=== INPUT FOR THIS TASK ===
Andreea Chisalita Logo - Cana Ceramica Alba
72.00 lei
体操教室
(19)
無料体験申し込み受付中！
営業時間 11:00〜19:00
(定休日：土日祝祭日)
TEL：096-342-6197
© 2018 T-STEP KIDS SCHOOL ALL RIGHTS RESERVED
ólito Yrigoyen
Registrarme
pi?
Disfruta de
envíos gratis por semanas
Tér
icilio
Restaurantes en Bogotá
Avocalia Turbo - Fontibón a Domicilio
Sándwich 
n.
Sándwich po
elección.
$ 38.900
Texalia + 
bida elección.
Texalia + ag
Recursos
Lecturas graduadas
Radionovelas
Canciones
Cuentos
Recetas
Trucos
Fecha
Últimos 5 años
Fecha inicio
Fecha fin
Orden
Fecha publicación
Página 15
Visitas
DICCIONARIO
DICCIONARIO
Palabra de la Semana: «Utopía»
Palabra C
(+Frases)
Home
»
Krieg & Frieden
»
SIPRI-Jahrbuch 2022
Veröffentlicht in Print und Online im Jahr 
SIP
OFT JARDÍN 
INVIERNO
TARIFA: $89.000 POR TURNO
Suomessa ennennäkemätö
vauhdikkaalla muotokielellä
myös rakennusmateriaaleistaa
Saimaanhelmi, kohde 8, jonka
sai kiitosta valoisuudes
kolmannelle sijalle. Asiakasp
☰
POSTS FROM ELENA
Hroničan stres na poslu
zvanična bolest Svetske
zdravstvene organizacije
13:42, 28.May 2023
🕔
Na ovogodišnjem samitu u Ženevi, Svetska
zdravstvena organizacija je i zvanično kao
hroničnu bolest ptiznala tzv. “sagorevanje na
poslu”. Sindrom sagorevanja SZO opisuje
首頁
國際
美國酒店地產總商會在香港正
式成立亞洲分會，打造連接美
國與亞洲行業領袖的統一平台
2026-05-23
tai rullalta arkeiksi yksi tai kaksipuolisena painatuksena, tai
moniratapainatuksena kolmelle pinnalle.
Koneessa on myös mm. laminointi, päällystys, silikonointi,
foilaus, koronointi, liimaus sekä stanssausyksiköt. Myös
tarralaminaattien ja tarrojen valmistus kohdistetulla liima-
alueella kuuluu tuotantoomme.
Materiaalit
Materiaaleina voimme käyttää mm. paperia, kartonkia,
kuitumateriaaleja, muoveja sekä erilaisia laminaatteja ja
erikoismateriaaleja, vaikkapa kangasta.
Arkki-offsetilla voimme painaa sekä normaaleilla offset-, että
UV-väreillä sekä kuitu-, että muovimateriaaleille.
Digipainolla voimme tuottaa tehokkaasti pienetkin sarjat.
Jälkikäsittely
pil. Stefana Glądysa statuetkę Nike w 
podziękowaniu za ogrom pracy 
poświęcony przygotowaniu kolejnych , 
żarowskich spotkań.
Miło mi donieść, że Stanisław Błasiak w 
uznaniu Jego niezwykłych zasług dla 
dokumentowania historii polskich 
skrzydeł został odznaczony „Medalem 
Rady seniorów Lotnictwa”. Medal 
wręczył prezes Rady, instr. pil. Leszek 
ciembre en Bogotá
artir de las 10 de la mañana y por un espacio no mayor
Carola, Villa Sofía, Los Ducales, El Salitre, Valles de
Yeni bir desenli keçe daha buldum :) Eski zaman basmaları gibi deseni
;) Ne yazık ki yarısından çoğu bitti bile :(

=== EXERCISE ===
Please format all the data above as a JSON list of strings, with one string for each line and any blank lines omitted.

=== ANSWER BOX ===
[
  "Andreea Chisalita Logo - Cana Ceramica Alba",
  "72.00 lei",
  "体操教室",
  "(19)",
  "無料体験申し込み受付中！",
  "営業時間 11:00〜19:00",
  "(定休日：土日祝祭日)",
  "TEL：096-342-6197",
  "© 2018 T-STEP KIDS SCHOOL ALL RIGHTS RESERVED",
  "ólito Yrigoyen",
  "Registrarme",
  "pi?",
  "Disfruta de",
  "envíos gratis por semanas",
  "Tér",
  "icilio",
  "Restaurantes en Bogotá",
  "Avocalia Turbo - Fontibón a Domicilio",
  "Sándwich ",
  "n.",
  "Sándwich po",
  "elección.",
  "$ 38.900",
  "Texalia + ",
  "bida elección.",
  "Texalia + ag",
  "Recursos",
  "Lecturas graduadas",
  "Radionovelas",
  "Canciones",
  "Cuentos",
  "Recetas",
  "Trucos",
  "Fecha",
  "Últimos 5 años",
  "Fecha inicio",
  "Fecha fin",
  "Orden",
  "Fecha publicación",
  "Página 15",
  "Visitas",
  "DICCIONARIO",
  "DICCIONARIO",
  "Palabra de la Semana: «Utopía»",
  "Palabra C",
  "(+Frases)",
  "Home",
  "»",
  "Krieg & Frieden",
  "»",
  "SIPRI-Jahrbuch 2022",
  "Veröffentlicht in Print und Online im Jahr ",
  "SIP",
  "OFT JARDÍN ",
  "INVIERNO",
  "TARIFA: $89.000 POR TURNO",
  "Suomessa ennennäkemätö",
  "vauhdikkaalla muotokielellä",
  "myös rakennusmateriaaleistaa",
  "Saimaanhelmi, kohde 8, jonka",
  "sai kiitosta valoisuudes",
  "kolmannelle sijalle. Asiakasp",
  "☰",
  "POSTS FROM ELENA",
  "Hroničan stres na poslu",
  "zvanična bolest Svetske",
  "zdravstvene organizacije",
  "13:42, 28.May 2023",
  "🕔",
  "Na ovogodišnjem samitu u Ženevi, Svetska",
  "zdravstvena organizacija je i zvanično kao",
  "hroničnu bolest ptiznala tzv. “sagorevanje na",
  "poslu”. Sindrom sagorevanja SZO opisuje",
  "首頁",
  "國際",
  "美國酒店地產總商會在香港正",
  "式成立亞洲分會，打造連接美",
  "國與亞洲行業領袖的統一平台",
  "2026-05-23",
  "tai rullalta arkeiksi yksi tai kaksipuolisena painatuksena, tai",
  "moniratapainatuksena kolmelle pinnalle.",
  "Koneessa on myös mm. laminointi, päällystys, silikonointi,",
  "foilaus, koronointi, liimaus sekä stanssausyksiköt. Myös",
  "tarralaminaattien ja tarrojen valmistus kohdistetulla liima-",
  "alueella kuuluu tuotantoomme.",
  "Materiaalit",
  "Materiaaleina voimme käyttää mm. paperia, kartonkia,",
  "kuitumateriaaleja, muoveja sekä erilaisia laminaatteja ja",
  "erikoismateriaaleja, vaikkapa kangasta.",
  "Arkki-offsetilla voimme painaa sekä normaaleilla offset-, että",
  "UV-väreillä sekä kuitu-, että muovimateriaaleille.",
  "Digipainolla voimme tuottaa tehokkaasti pienetkin sarjat.",
  "Jälkikäsittely",
  "pil. Stefana Glądysa statuetkę Nike w ",
  "podziękowaniu za ogrom pracy ",
  "poświęcony przygotowaniu kolejnych , ",
  "żarowskich spotkań.",
  "Miło mi donieść, że Stanisław Błasiak w ",
  "uznaniu Jego niezwykłych zasług dla ",
  "dokumentowania historii polskich ",
  "skrzydeł został odznaczony „Medalem ",
  "Rady seniorów Lotnictwa”. Medal ",
  "wręczył prezes Rady, instr. pil. Leszek ",
  "ciembre en Bogotá",
  "artir de las 10 de la mañana y por un espacio no mayor",
  "Carola, Villa Sofía, Los Ducales, El Salitre, Valles de",
  "Yeni bir desenli keçe daha buldum :) Eski zaman basmaları gibi deseni",
  ";) Ne yazık ki yarısından çoğu bitti bile :("
]